La bonne nouvelle, si l’on peut dire, c’est que cette nécrose n’est pas automatiquement une condamnation. Cette dernière n’est généralement pas mortelle et les chiens s’y adaptent. Certains vivent très bien avec une portion de langue en moins. Mais le pronostic dépend entièrement de la rapidité de la prise en charge. Plus la prise en charge est précoce, meilleures seront les chances de récupération et de survie si les zones touchées sont vitales. Dans les cas les plus sévères, les tissus détruits ne peuvent tout simplement pas être sauvés. Les tissus nécrosés ne peuvent pas être sauvés, ils sont condamnés à perdre toute couleur et à tomber.
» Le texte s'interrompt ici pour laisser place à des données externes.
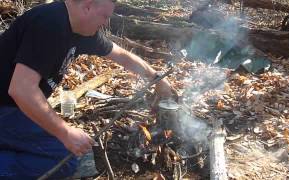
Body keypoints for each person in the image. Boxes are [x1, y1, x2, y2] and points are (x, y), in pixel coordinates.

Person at [0, 0, 174, 179]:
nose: (106, 23)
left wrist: (156, 78)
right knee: (67, 159)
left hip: (14, 108)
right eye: (105, 16)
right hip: (6, 109)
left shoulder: (80, 30)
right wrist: (65, 132)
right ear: (87, 6)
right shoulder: (50, 23)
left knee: (71, 152)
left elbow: (121, 55)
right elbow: (22, 90)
L’enjeu chirurgical, quand il y en a un, consiste alors à limiter l’ampleur de l’amputation pour que le chien conserve sa capacité à manger et boire normalement.

Le geste qui compte, et celui qu’il ne faut surtout pas faire

J’aurais spontanément frotté la gueule de mon chien avec un chiffon si le contact avait eu lieu. Erreur totale, m’a corrigé le vétérinaire. Le premier réflexe de la plupart des propriétaires est aussi le pire : frotter la zone touchée. Ce geste brise davantage de poils urticants et accélère la diffusion de la toxine. C’est exactement l’inverse de ce qu’il faut faire. Le seul geste utile consiste à rincer abondamment, sans frotter. La bonne réaction consiste à rincer la zone affectée à l’eau tiède pendant dix à quinze minutes en continu, sans frotter, en portant des gants pour éviter toute contamination.

Aucune astuce maison ne remplace ensuite la consultation. Aucun traitement maison, ni vinaigre, ni bicarbonate, ni remède trouvé sur internet, n’est efficace contre la thaumetopoéine. Une fois à la clinique, le protocole est bien rodé : le vétérinaire commence par un nettoyage approfondi des zones touchées pour retirer un maximum de poils urticants, puis il administre des anti-inflammatoires, des antihistaminiques et des antidouleurs puissants, et des antibiotiques sont prescrits pour prévenir les surinfections. Dans les situations graves, une hospitalisation sous perfusion devient nécessaire pour surveiller l’évolution des tissus et prévenir un choc.

J’ai raccourci la laisse de mon chien ce jour-là, et je continue de le faire systématiquement dès que j’aperçois des pins isolés en lisière de forêt. Ce n’est pas de la paranoïa : la chenille processionnaire du pin gagne du terrain chaque hiver un peu plus au nord, colonisant des régions où elle était absente il y a dix ans. Et sa cousine du chêne, active de mai à juillet, prend le relais sitôt le printemps terminé, ce qui repousse la vigilance bien au-delà des seules semaines de mars-avril qu’on croyait sûres.